As far as LGBT rights goes, Jamaica has a pretty abysmal track record. Sexual acts between two men are still punishable by law (they face up to 10 years of imprisonment if caught), and levels of anti-LGBT violence in the country are incredibly widespread.
There are regular reports of ‘corrective rapes’ of non-heterosexual women and it’s not uncommon to hear about gay men being stoned or beaten to death – and these crimes are often overlooked by the police, who fail to acknowledge them as a hate crime.
In the past few years, Jamaica has been criticised by both the United Nations (who said that the country allowed legalised homophobia) as well as by President Barack Obama who recently spoke about the need for equality in the country when he visited the island earlier this year.
However, the country has a long history of homophobia due to British colonialism and the religious beliefs of its citizens too.
As a result, Jamaica’s current landscape makes same-sex marriage – or any LGBT rights at all – a far off possibility.
This is a shame for lesbian couple Carla and Krystal, who recently gave an interview with the Jamaica Gleaner saying that they hope to get married in Jamaica before they die.
Speaking to the publication, Carla said that:
My partner and I used to contemplate marriage.

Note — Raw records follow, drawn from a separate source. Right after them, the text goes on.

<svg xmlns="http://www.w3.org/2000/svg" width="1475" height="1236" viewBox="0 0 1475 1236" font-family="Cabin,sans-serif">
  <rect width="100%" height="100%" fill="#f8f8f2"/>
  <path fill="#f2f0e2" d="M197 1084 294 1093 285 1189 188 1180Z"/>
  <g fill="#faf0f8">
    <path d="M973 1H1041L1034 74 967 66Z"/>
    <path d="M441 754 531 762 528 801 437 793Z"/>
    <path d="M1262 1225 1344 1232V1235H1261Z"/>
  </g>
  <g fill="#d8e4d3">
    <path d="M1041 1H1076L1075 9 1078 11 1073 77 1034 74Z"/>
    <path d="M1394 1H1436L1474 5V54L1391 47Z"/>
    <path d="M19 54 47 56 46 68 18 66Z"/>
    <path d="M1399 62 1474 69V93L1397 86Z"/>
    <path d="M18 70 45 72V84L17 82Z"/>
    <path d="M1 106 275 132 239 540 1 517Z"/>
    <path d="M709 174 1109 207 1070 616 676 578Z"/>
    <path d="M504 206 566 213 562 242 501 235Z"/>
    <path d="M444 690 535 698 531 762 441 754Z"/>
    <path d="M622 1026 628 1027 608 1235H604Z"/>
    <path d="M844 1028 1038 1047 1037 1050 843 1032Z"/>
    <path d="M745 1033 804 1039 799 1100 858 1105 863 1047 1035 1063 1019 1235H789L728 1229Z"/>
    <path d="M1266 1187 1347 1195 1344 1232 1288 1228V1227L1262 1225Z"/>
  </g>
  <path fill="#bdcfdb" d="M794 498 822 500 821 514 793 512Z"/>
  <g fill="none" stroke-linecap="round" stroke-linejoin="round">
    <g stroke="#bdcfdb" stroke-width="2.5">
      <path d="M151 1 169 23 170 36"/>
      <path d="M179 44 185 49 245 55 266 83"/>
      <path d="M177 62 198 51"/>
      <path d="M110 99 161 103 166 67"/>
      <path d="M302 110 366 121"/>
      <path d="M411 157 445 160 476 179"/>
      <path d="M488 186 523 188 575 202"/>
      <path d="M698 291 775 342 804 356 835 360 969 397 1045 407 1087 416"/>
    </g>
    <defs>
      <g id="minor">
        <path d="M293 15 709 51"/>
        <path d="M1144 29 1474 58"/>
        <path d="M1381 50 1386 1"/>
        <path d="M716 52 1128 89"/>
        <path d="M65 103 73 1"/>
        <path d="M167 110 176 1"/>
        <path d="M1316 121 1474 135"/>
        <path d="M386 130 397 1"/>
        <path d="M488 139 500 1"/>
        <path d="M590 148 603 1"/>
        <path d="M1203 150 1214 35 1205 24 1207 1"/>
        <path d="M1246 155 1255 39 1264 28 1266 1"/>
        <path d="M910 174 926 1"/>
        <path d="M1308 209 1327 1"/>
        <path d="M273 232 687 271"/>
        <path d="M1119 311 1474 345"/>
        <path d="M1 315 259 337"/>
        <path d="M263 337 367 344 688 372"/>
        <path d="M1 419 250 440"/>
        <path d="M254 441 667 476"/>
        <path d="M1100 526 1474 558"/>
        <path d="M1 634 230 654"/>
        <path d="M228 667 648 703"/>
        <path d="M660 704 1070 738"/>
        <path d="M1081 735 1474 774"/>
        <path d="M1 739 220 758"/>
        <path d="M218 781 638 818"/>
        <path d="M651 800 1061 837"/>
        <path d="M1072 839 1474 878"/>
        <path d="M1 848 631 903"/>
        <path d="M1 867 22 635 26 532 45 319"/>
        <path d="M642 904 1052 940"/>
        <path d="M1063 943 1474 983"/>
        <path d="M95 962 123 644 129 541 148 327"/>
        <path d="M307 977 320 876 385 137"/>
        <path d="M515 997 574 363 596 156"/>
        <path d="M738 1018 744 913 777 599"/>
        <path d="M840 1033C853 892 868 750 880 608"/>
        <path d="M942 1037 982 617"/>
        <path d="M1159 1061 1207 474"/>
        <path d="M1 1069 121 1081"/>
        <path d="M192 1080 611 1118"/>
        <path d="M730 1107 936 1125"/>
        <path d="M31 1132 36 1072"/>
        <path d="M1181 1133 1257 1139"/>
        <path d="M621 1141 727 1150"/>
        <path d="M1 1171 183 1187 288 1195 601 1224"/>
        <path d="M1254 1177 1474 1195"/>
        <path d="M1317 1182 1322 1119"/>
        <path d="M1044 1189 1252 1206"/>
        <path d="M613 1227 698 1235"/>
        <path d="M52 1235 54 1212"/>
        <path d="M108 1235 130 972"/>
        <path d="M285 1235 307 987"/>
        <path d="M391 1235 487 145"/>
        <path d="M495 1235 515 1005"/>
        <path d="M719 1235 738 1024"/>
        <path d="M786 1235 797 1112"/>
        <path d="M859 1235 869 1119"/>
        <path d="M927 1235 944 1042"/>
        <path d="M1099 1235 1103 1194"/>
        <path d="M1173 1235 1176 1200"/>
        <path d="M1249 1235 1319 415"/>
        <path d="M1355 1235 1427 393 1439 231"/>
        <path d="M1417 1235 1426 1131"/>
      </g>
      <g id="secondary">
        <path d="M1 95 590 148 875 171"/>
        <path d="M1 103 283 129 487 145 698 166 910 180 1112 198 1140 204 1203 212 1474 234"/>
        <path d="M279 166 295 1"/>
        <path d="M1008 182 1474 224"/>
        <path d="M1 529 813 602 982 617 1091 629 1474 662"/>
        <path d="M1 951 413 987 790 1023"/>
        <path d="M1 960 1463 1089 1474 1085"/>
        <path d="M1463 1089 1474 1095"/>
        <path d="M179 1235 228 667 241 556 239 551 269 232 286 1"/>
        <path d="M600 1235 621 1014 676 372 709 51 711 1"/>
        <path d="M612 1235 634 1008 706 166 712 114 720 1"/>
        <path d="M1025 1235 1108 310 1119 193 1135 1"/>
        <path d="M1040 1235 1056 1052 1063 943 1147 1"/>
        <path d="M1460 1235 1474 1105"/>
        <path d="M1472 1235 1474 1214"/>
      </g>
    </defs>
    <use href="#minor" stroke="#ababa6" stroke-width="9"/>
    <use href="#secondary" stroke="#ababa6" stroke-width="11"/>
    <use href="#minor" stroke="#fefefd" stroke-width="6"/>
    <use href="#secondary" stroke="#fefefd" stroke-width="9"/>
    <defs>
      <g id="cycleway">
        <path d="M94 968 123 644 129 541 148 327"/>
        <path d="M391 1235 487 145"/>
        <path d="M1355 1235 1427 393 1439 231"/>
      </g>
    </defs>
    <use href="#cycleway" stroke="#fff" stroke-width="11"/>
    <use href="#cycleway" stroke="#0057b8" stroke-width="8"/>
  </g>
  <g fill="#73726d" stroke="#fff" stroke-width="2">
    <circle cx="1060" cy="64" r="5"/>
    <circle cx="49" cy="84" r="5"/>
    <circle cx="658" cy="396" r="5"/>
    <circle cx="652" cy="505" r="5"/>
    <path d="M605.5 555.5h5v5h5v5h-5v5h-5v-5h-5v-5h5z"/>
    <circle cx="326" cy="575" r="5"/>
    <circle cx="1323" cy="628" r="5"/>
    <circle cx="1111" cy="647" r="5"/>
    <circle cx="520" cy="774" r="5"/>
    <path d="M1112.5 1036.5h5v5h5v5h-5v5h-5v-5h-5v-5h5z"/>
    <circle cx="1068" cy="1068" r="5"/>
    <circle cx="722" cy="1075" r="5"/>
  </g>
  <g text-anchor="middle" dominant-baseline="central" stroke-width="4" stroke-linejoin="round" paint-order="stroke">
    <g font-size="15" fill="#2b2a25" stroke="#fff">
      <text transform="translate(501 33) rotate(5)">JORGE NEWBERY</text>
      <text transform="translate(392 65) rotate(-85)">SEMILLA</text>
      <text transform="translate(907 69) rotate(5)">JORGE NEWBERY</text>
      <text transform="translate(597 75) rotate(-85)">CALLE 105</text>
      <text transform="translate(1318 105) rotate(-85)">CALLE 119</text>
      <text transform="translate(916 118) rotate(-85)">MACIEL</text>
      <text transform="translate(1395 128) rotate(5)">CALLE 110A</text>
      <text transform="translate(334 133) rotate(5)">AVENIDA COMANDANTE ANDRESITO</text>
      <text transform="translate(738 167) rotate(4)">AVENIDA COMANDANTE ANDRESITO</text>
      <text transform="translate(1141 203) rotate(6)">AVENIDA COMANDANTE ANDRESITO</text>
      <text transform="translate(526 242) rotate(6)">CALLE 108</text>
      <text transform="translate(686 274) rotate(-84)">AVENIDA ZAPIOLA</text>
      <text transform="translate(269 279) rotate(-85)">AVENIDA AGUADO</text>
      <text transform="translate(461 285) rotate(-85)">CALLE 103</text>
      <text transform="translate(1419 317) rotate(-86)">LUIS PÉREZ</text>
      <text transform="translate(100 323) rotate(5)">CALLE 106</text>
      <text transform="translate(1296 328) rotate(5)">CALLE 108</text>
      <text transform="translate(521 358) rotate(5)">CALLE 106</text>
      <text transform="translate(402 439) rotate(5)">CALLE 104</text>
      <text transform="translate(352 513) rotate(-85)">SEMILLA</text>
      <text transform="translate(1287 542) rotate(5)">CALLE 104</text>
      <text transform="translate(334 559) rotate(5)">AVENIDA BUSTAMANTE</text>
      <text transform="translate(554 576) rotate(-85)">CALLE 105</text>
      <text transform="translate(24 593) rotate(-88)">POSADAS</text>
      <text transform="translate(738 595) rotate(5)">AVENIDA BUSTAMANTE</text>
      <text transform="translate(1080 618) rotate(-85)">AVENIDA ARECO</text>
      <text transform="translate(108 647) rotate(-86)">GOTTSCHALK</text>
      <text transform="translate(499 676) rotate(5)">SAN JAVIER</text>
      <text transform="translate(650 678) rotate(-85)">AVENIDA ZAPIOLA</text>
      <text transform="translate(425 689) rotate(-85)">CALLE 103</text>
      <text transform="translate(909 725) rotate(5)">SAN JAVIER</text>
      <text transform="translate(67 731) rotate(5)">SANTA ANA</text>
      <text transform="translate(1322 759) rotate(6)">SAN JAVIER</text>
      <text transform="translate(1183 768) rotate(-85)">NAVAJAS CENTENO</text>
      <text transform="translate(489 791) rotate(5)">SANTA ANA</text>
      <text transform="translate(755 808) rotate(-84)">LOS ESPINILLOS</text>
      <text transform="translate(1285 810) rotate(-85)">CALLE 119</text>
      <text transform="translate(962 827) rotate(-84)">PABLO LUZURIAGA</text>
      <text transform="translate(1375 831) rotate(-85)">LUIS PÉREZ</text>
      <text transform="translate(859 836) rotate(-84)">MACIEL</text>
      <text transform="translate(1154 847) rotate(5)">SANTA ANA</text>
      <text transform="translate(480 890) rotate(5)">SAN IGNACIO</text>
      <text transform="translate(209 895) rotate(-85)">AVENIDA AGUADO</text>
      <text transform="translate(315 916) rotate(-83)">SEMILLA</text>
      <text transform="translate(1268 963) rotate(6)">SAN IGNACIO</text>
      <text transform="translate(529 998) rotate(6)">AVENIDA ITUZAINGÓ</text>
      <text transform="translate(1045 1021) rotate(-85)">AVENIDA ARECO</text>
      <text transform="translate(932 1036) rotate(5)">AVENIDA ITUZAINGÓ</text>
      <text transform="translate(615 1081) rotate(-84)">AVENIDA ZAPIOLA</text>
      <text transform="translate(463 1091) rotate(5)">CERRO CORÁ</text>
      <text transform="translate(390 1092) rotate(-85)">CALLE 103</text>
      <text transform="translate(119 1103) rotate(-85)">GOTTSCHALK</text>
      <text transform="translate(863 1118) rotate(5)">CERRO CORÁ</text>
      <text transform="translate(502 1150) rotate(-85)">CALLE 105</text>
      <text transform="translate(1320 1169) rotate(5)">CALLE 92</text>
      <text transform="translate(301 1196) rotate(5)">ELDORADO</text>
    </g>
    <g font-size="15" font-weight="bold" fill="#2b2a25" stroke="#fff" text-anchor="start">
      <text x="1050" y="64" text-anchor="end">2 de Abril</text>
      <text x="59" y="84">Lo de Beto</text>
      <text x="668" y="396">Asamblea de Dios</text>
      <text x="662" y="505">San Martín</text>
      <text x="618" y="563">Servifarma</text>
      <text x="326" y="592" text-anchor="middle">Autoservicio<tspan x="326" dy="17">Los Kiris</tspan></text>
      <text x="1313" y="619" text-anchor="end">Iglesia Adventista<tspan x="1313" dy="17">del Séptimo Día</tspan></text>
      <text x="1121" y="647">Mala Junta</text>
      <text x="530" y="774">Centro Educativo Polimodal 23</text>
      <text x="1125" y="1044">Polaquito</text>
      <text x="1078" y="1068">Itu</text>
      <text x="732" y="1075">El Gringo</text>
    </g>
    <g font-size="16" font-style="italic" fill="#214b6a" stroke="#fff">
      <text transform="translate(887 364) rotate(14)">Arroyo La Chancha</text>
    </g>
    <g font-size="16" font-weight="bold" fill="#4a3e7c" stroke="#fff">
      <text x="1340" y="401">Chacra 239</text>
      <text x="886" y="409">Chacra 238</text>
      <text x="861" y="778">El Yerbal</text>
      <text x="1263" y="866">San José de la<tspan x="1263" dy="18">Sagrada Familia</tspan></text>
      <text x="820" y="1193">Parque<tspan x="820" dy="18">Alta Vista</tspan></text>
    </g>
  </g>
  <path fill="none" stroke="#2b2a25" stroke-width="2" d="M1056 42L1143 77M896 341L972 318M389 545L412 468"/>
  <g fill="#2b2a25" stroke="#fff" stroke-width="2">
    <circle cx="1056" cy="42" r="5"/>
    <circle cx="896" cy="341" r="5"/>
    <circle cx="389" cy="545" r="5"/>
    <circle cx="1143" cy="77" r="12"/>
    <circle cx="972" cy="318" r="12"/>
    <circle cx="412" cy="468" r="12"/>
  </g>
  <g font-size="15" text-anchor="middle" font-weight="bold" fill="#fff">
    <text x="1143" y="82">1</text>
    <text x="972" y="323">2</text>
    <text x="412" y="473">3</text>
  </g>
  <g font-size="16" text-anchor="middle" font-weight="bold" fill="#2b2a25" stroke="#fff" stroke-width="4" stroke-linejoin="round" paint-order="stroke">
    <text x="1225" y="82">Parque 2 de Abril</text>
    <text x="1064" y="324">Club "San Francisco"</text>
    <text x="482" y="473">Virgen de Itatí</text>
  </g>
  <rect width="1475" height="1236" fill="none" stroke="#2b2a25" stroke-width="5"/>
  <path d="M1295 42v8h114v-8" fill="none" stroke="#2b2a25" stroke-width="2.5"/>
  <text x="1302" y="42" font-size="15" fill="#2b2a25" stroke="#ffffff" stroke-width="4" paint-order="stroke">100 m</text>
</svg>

Perhaps we were naive at first, but that blossomed into a bit of boldness. I’m not sure if my partner knows how disheartening it has been for me, when I sometimes sit in solitude and question why things have to be this way. Why are people so opposed to allowing lesbians to marry each other?
She has always been there for me when I was unemployed and on the verge of depression. She always provided emotional support like no other, and who remains equally, if not more committed to us and the prosperity of our union, and yet, I am not allowed to marry her.”
Carla also added that when the time is right, she and Krystal would like to challenge Jamaica’s Charter of Fundamental Rights and Freedoms; these state that marriage is a human right. Though, Carla also realises that she will have a hard time getting two-thirds of Jamaica’s government to rule in favour of a same-sex marriage ruling should she go ahead with that legal battle.